Я сидела и накручивала себя. Представила, как эти отвратительные личинки уже живут в моих глазах, как я постепенно слепну, как начинаю с кем-то разговаривать, а они вываливаются у меня изо рта и мерзко копошатся.
Не знаю, до чего бы я себя докрутила, но, к счастью, Колька вернулся через пару минут, сделал мне укол и дал подышать какой-то вонючей гадостью, типа ингаляции, только очень противной. Было тошнотворно, но я дышала и дышала, так на меня подействовала картина, как эти ужасные личинки вываливаются у меня изо рта.
— Да хватит уже бухтеть, — буркнул Колька и отобрал у меня ингалятор.
— Ну дай ещё немножечко, — пролепетала я, пытаясь отобрать ингалятор назад, — давай закрепим эффект?
— Я тебе сейчас так закреплю, что мало не покажется, — вздохнул Колька сердито. — Пойми ты, мне не жалко. Вот я сейчас еще дам, а потом что, буду откачивать тебя от передозировки?
— Ну, пожалуйста, — заныла я, но Колька меня не слушал:
— Странно, обычно оводы на людей так сильно не нападают. Чем ты его соблазнила, а, Горелова?
— Куртку сняла и к озеру полезла, — предположила я.
— Ох, Горелова, Горелова, — вздохнул Колька, — у тебя полностью отсутствует инстинкт самосохранения, я смотрю. То мозги последние выбила, что личинок нахваталась. Боюсь даже подумать, чем ты захочешь меня удивить завтра…

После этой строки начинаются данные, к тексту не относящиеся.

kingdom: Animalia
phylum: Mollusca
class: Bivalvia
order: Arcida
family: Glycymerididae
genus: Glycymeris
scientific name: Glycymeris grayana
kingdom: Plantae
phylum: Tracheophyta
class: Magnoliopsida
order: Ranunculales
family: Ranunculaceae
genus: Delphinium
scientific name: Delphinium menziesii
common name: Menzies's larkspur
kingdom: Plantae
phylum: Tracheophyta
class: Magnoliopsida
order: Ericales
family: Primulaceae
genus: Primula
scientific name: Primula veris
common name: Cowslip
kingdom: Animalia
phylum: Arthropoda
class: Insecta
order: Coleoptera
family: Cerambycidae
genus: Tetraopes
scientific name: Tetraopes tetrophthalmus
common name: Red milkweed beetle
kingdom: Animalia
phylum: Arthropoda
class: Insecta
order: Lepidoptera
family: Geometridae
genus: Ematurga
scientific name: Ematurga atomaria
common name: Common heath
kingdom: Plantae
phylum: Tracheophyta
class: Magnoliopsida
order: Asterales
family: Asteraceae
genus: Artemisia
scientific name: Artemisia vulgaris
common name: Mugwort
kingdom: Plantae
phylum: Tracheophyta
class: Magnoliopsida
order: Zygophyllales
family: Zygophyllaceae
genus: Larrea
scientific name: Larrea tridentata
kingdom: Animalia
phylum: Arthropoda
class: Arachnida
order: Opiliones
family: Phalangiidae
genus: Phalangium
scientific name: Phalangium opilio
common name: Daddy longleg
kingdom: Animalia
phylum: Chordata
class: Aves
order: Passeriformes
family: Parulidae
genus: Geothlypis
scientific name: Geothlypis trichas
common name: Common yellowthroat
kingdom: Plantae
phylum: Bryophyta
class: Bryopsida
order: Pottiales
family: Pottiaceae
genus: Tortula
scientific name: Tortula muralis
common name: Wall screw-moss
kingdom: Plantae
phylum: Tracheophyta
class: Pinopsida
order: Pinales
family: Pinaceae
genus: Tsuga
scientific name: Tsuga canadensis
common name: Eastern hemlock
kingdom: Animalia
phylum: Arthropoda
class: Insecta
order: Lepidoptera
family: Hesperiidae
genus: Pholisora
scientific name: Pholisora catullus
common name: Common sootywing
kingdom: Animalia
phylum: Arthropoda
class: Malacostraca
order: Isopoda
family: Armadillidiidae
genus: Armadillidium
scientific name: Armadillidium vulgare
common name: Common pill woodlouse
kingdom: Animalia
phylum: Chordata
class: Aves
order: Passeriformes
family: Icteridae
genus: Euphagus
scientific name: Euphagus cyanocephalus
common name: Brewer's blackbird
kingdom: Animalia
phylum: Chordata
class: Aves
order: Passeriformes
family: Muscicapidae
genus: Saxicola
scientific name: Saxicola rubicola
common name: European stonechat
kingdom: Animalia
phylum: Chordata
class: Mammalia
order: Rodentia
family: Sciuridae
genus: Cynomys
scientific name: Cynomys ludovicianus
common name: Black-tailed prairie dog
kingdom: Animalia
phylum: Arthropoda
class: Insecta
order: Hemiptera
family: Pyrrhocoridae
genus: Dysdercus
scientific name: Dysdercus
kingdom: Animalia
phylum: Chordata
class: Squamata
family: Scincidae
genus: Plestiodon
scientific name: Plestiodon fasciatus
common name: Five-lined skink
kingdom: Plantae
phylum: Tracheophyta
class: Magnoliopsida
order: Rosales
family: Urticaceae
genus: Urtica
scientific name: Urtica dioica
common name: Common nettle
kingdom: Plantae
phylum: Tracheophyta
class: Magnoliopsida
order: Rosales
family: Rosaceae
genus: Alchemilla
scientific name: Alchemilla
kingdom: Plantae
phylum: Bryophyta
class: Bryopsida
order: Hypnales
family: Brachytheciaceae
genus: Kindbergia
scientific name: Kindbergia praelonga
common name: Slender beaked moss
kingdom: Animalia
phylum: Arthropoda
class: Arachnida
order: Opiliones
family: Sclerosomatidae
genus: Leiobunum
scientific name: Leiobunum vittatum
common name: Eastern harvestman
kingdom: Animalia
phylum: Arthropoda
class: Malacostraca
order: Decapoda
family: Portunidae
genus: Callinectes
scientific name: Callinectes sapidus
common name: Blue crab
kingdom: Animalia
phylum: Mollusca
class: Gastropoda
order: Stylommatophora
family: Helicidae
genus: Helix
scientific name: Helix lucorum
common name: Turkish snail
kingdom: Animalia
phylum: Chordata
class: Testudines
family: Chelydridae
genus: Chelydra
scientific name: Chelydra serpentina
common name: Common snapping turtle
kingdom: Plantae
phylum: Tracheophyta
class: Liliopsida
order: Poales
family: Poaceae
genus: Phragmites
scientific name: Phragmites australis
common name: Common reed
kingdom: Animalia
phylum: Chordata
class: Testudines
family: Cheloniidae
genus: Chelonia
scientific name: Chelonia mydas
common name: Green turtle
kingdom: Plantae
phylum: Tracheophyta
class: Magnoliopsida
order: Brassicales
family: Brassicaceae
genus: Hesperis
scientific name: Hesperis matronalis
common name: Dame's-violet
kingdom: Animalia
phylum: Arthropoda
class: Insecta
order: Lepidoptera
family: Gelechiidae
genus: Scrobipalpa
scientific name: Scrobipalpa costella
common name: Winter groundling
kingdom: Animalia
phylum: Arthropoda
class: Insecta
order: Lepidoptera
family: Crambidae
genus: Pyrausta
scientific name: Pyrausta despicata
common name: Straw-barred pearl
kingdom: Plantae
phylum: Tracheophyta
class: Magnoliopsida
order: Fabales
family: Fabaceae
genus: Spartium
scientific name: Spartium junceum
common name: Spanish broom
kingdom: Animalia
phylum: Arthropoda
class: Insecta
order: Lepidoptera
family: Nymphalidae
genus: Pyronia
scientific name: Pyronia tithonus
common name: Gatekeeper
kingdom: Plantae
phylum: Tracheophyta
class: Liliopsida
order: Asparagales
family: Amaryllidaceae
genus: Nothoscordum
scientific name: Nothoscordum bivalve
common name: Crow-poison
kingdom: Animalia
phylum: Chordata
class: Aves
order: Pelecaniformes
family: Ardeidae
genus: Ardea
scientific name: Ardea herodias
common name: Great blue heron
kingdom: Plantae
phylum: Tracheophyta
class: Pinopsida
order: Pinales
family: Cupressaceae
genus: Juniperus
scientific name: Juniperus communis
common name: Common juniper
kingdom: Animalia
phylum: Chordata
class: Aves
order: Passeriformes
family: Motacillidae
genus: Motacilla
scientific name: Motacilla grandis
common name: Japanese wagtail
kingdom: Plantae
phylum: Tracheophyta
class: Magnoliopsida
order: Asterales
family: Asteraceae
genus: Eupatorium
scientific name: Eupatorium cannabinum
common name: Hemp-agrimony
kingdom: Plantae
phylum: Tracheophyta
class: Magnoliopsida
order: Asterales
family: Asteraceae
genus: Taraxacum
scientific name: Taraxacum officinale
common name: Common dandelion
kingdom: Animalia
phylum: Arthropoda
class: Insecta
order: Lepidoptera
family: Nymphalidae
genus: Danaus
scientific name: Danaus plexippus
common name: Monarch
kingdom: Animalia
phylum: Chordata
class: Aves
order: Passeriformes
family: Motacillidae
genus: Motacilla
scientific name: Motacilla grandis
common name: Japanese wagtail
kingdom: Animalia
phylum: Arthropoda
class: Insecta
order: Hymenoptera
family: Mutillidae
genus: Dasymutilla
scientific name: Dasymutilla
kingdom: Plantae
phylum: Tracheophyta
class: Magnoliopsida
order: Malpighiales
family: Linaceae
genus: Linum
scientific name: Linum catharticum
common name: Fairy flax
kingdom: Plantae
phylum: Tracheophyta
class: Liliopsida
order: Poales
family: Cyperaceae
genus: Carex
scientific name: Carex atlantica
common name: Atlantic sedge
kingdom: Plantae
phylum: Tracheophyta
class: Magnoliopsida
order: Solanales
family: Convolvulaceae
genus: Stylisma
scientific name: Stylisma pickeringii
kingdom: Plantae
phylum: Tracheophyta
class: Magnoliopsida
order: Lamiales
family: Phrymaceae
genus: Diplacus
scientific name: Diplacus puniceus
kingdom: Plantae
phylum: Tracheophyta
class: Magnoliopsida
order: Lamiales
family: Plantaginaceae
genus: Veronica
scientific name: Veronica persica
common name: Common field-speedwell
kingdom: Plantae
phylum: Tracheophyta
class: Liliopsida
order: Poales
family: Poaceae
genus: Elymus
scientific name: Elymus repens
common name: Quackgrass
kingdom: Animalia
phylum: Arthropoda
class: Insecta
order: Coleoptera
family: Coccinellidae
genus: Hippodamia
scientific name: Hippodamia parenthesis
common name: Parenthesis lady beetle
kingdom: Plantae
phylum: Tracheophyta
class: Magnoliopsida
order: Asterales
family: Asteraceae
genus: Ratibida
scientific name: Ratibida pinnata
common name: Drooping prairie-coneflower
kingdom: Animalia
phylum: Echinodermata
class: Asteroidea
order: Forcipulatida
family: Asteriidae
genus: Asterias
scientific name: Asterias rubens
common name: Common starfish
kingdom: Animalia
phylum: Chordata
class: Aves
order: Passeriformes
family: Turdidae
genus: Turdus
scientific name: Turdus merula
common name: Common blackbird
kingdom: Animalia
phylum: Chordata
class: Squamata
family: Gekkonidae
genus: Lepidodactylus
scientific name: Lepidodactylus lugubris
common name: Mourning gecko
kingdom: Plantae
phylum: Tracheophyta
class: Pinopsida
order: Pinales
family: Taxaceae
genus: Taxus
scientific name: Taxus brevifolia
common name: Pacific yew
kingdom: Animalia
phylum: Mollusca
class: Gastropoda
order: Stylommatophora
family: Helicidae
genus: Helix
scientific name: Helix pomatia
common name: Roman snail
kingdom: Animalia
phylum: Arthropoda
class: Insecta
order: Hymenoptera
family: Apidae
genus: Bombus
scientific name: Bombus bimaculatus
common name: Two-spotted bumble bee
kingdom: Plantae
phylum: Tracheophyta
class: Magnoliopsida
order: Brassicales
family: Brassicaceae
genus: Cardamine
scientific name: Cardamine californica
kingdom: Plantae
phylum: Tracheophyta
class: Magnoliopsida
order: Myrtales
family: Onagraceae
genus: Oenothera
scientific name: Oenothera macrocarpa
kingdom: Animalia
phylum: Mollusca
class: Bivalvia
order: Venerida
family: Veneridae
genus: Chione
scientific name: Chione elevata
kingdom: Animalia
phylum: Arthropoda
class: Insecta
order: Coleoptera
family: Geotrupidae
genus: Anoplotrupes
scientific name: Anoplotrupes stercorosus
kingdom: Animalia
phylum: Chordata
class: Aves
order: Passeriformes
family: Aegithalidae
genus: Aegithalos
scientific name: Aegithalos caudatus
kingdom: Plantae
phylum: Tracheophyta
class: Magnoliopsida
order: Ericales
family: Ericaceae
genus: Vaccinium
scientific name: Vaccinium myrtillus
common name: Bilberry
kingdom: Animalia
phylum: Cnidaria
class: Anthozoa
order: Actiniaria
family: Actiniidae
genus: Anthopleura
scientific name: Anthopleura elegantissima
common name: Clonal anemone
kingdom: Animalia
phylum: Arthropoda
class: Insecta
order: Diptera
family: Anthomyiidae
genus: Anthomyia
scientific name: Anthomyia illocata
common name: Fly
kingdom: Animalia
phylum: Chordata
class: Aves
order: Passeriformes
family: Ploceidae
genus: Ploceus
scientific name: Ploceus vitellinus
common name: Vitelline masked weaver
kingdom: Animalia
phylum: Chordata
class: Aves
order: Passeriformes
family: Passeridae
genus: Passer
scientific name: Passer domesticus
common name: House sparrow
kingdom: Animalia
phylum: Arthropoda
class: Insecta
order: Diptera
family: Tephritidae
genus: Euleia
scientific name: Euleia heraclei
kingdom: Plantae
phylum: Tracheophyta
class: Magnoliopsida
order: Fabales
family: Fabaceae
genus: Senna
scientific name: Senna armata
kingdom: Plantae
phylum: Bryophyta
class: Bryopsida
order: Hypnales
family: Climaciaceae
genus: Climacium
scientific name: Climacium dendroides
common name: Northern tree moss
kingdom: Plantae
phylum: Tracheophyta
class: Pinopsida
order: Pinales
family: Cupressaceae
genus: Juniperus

— А что, кошек больше в лагере нету, так ты на людей переключилась, Горелова? — хохотнула Нина Васильевна, войдя в камералку. — Чем это вы тут занимаетесь?
— Нина Васильевна, уж вас это явно не касается, — едким тоном ответил ей Колька, сложил инструменты обратно в коробочку и демонстративно отвернулся, занявшись опять нарезанием марли.
— А с каких это пор фельдшер и лаборант решают, что касается специалистов, а что нет? Неужели, товарищи, у вас высшее образование появилось, и вы теперь мыслить умеете? — парировала Нина Васильевна с подковыркой. Настроение у неё было приподнятым.
Что ответил Колька, я уже не слышала, так как выскочила наружу. Я вспомнила, что с перепугу не поблагодарила Игната. Даже думать не хочется, что было бы, если бы он меня не заставил дуть табак из папирос. Теперь понятно, почему тот охотник не забрал у меня всю пачку, хоть ему и хотелось.
Я оббегала весь лагерь, но Игната уже не было.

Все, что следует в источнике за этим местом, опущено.